# Trecho
Ao lembrar que acordava bem cedo para pegar dois ônibus para chegar a Itapuã, João José se orgulha ao contar que fazia isso para praticar yoga e voltar para casa. Tomou essa rotina durante toda a sua graduação, conseguindo força interior, muita disciplina e vontade de viver, de acordo com suas palavras. Com isso, destaca o equilíbrio das dimensões, física, emocional, vital, mental, psíquica, causal e espiritual, que precisam ser cuidadas, pois isso traz uma autoconsciência, uma percepção de si, uma capacidade de auto-organização interna que repercute na saúde.


“As práticas de yoga contam com os asanas, uma das dimensões dessa atividade, que são as posturas físicas, elas trabalham muito as glândulas endócrinas e isso permite que haja um equilíbrio dessas glândulas, dos hormônios que faz com que nossa mente funcione”, diz. Esse processo, segundo João José, “se traduz em uma grande capacidade de equanimidade, de equilíbrio físico, psíquico e emocional”. Por consequência disso, o indivíduo vai criando mais consciência de si, afirma o professor.

# Material de origem
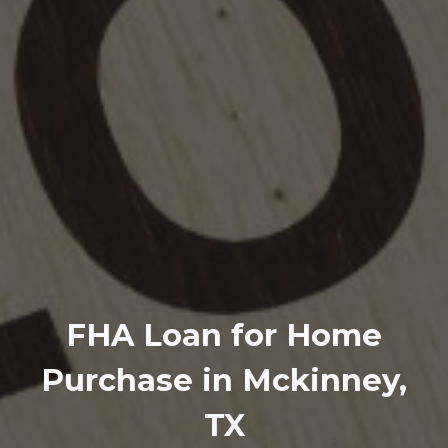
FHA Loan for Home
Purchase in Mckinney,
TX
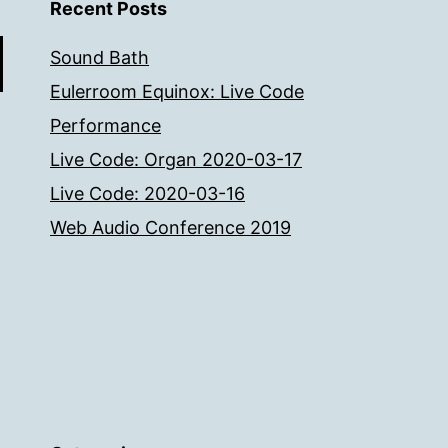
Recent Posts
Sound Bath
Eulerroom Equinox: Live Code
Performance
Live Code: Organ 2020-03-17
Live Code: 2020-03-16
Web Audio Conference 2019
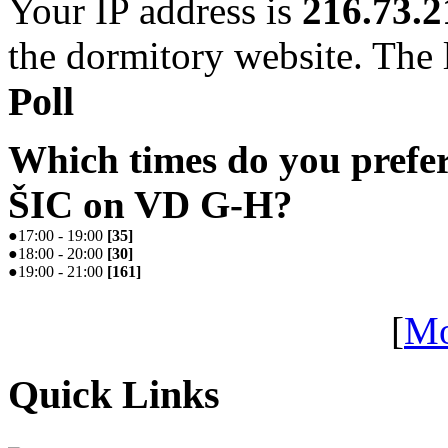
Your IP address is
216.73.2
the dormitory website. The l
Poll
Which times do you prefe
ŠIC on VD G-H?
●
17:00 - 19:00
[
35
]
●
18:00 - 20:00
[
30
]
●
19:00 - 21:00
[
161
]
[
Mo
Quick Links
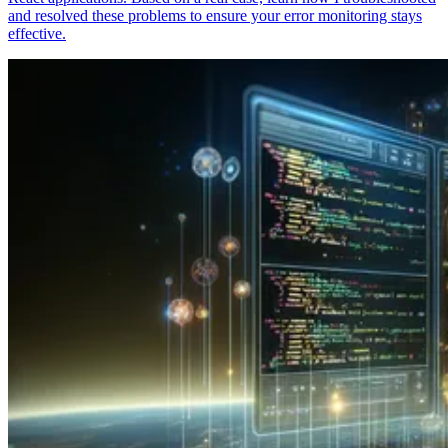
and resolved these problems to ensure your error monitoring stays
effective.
...
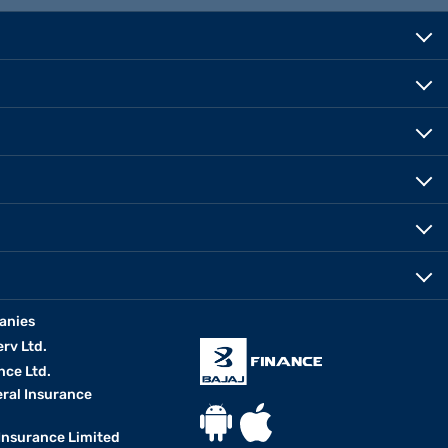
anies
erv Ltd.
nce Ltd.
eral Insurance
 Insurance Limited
* * *
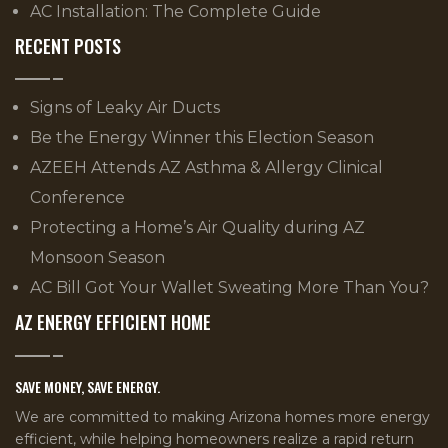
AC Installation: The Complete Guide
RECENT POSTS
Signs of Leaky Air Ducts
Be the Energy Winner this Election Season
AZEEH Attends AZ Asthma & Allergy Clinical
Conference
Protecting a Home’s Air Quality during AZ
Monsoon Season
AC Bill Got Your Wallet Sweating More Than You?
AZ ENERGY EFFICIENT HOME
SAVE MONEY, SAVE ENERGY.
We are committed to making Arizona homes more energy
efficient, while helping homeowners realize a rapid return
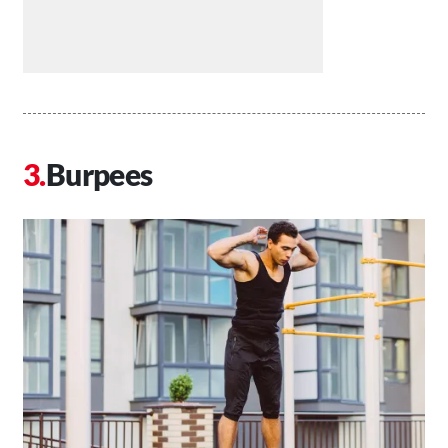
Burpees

# Exercícios
a – Reescreva de forma mais curta o parágrafo do trecho que começa com "Ao lembrar que acordava". Mantenha os fatos principais.
b – Liste todas as dimensões que, de acordo com o trecho, precisam ser cuidadas.
c – Dê continuidade ao texto sobre a prática de yoga a partir de onde ele termina.

# Respostas por tarefa
a – Durante toda a graduação, João José acordava cedo e pegava dois ônibus até Itapuã para praticar yoga e depois voltava para casa. Segundo ele, essa rotina lhe deu força interior, disciplina e vontade de viver. Ele destaca o equilíbrio das dimensões física, emocional, vital, mental, psíquica, causal e espiritual. Cuidar delas traz autoconsciência e uma capacidade de auto-organização interna que repercute na saúde.

b – física, emocional, vital, mental, psíquica, causal, espiritual

c –
João José também acredita que o yoga é crucial para os jovens, tidos como aqueles que estão entre os 15 aos 24 anos de idade. “O yoga possibilita que o jovem tenha mais coragem de aceitar sua singularidade e expressá-la para o mundo”. Ser quem se é com coragem, vontade, verdade, alegria, amor-próprio, continua. Para ele, a grande mensagem do yoga é de você se ver, se reconhecer como um sujeito portador de direitos, como à livre expressão e à felicidade.

Participar da união entre movimento e pessoas melhora o bem-estar e expressa sentimentos e pensamentos. Foto: Juliana Pereira.


Ao refletir sobre a importância de projetos que democratizam a yoga no vale do São Francisco, João José diz que é muito relevante, tendo em perspectiva que durante muito tempo, mesmo no seu país de origem, a Índia, o yoga é uma prática muito elitizada, assim como no Brasil. Portanto, argumenta que quando se tem projetos como o Corpoética, em que as universidades entendem os benefícios de uma prática integrativa e complementar de cuidado com a saúde e contribuem para a difusão dessa prática, é muito significativo pois, nas palavras do docente, “se trata de uma política pública e se trata de uma revolução porque permite que as pessoas tenham acesso a algo que geralmente é cobrado”.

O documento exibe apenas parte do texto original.